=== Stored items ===
□ □ □ □ □ □ □

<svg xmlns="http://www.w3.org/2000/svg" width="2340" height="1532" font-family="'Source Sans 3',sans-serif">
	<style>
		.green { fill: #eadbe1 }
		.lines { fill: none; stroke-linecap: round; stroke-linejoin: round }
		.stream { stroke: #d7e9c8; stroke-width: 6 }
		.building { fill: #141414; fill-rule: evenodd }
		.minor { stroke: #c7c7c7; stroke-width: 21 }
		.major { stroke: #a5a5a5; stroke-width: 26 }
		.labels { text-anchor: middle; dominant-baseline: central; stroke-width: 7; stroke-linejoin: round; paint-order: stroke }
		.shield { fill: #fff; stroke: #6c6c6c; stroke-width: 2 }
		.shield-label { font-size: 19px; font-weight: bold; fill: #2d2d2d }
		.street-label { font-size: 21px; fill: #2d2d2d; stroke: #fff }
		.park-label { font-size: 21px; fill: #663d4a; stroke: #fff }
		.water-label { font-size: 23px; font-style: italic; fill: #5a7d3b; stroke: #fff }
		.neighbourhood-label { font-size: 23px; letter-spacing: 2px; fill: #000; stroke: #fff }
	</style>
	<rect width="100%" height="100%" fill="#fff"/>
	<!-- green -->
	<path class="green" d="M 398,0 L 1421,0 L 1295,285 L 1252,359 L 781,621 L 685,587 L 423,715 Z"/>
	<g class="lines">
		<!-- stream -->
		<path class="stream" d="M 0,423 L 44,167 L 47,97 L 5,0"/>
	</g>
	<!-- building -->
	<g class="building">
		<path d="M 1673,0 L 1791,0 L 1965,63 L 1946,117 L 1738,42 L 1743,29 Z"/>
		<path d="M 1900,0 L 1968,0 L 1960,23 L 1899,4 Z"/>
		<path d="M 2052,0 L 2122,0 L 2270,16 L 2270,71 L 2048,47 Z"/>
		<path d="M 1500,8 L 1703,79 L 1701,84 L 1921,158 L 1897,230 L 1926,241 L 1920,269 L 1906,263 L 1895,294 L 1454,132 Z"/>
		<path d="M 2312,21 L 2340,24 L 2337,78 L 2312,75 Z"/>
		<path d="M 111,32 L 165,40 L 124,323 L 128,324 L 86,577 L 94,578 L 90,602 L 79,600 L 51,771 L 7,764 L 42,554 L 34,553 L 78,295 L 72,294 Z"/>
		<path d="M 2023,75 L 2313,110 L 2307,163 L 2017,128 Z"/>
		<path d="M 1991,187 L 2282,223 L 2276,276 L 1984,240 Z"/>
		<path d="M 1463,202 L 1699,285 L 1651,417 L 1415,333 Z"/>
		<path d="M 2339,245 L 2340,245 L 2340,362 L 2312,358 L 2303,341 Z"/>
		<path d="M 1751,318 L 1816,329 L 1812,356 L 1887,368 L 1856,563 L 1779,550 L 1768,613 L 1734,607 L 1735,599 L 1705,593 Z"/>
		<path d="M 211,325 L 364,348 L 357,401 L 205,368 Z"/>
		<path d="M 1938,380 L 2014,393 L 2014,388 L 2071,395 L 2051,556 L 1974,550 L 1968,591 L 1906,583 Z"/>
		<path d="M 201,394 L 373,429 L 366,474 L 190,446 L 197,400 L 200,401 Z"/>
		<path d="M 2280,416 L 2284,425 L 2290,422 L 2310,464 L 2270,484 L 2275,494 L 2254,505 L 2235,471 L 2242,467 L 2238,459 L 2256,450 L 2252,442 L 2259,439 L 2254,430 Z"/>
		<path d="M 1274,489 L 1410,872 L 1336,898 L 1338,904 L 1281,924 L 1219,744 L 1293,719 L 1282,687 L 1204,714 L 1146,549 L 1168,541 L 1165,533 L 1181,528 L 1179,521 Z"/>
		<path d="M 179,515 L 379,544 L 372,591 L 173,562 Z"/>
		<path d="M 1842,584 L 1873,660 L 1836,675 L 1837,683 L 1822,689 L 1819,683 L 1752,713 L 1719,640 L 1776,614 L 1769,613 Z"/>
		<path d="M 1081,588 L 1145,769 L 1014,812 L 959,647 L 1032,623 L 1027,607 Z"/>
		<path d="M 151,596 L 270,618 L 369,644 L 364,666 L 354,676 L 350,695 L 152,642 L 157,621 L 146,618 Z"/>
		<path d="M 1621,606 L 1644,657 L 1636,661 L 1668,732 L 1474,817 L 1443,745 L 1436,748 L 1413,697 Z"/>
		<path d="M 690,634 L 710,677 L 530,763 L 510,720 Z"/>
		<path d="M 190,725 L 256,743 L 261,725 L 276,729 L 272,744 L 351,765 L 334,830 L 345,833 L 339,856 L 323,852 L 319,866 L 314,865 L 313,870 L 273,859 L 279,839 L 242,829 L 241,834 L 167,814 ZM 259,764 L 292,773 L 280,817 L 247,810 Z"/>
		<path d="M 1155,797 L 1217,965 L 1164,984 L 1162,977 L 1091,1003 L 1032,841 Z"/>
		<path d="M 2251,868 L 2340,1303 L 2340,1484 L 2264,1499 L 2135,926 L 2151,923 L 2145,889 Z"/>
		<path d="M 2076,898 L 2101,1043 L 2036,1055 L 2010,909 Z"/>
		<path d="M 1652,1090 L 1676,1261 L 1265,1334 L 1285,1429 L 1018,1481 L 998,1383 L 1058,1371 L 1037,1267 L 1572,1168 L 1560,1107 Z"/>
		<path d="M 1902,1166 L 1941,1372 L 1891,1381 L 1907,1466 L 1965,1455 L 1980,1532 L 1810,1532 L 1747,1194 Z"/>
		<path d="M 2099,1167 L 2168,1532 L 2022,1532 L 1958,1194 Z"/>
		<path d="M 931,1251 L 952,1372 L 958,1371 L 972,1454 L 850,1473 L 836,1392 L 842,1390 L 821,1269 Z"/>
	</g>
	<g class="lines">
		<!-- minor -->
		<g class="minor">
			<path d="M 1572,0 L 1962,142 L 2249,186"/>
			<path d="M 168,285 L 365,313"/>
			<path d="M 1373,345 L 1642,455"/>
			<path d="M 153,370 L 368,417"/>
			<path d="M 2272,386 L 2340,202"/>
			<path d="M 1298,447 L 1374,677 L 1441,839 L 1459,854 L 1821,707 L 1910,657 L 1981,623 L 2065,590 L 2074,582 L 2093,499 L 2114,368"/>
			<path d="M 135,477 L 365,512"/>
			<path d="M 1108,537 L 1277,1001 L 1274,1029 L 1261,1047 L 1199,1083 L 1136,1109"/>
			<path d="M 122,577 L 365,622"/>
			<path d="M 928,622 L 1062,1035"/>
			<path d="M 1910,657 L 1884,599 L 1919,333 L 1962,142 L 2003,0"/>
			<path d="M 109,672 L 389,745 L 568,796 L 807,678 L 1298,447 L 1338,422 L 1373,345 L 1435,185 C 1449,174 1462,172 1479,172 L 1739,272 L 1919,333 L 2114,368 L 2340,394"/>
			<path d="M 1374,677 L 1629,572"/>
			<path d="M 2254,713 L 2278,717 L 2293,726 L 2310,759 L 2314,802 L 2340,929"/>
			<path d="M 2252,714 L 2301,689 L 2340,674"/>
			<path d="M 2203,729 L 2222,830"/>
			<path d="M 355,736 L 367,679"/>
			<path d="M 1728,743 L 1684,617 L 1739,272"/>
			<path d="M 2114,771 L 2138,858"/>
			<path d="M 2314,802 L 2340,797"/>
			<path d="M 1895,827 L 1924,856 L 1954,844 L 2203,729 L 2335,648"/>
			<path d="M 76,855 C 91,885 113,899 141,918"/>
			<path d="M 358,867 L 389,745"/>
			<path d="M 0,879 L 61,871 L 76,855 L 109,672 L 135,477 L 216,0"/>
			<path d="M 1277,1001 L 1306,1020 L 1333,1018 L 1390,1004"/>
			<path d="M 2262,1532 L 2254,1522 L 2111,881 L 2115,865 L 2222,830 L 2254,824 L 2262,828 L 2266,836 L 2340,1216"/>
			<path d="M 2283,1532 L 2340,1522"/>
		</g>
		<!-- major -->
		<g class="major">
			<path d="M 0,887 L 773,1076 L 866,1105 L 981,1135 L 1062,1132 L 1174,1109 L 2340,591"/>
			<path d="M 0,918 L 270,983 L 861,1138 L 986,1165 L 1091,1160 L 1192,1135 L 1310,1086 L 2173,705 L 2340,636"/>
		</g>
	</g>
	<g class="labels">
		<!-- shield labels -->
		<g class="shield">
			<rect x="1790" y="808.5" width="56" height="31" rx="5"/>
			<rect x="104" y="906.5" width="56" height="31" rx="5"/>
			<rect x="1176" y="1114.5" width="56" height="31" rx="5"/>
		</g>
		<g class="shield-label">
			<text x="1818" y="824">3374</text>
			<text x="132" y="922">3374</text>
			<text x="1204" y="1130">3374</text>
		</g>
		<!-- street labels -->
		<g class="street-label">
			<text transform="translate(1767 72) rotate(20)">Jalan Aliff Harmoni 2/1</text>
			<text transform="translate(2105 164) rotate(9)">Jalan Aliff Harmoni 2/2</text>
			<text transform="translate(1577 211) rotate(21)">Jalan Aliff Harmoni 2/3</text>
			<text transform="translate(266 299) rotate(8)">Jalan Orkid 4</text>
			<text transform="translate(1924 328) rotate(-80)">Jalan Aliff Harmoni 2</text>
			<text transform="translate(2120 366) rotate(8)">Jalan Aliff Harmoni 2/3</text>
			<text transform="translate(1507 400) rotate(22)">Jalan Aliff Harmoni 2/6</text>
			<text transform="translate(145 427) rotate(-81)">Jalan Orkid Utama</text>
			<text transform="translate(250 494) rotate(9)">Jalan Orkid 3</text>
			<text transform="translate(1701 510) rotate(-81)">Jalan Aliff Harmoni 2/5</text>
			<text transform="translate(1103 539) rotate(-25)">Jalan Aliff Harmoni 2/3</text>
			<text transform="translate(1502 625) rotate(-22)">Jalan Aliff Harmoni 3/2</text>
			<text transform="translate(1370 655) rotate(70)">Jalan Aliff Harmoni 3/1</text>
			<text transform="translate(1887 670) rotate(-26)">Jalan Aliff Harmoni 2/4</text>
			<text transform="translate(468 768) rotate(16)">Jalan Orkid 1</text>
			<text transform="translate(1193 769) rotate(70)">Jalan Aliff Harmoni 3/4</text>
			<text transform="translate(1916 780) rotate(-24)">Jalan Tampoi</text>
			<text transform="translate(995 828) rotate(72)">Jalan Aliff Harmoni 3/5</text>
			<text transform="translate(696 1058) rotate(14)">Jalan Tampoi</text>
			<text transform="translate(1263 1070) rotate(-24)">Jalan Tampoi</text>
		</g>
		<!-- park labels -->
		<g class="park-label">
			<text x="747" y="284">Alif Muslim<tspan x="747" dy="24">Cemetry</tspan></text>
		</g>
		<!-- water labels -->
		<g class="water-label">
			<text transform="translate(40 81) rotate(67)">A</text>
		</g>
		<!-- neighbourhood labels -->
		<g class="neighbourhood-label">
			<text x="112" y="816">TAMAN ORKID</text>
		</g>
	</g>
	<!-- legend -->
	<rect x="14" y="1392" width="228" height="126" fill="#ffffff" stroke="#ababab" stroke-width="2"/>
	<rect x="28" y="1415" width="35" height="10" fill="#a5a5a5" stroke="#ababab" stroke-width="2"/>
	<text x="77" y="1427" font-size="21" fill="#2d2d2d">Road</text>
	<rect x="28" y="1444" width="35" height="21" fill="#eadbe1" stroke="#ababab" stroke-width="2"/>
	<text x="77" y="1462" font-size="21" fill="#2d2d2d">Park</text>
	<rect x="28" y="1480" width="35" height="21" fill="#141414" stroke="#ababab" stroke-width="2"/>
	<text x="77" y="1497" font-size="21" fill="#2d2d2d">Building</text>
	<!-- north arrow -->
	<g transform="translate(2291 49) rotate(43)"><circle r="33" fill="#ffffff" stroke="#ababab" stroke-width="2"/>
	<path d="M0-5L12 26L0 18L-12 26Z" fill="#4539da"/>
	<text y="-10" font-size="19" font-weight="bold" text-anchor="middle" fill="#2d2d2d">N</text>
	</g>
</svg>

□ □ □ □ □ □ □

=== What is expected ===
Transcribe, exactly and without additions, the lines of the records above, beginning with the line that contains "#141414; fill-rule: evenodd" and ending with the line that contains "<!-- green -->", both included.

=== Answer to the problem ===
		.building { fill: #141414; fill-rule: evenodd }
		.minor { stroke: #c7c7c7; stroke-width: 21 }
		.major { stroke: #a5a5a5; stroke-width: 26 }
		.labels { text-anchor: middle; dominant-baseline: central; stroke-width: 7; stroke-linejoin: round; paint-order: stroke }
		.shield { fill: #fff; stroke: #6c6c6c; stroke-width: 2 }
		.shield-label { font-size: 19px; font-weight: bold; fill: #2d2d2d }
		.street-label { font-size: 21px; fill: #2d2d2d; stroke: #fff }
		.park-label { font-size: 21px; fill: #663d4a; stroke: #fff }
		.water-label { font-size: 23px; font-style: italic; fill: #5a7d3b; stroke: #fff }
		.neighbourhood-label { font-size: 23px; letter-spacing: 2px; fill: #000; stroke: #fff }
	</style>
	<rect width="100%" height="100%" fill="#fff"/>
	<!-- green -->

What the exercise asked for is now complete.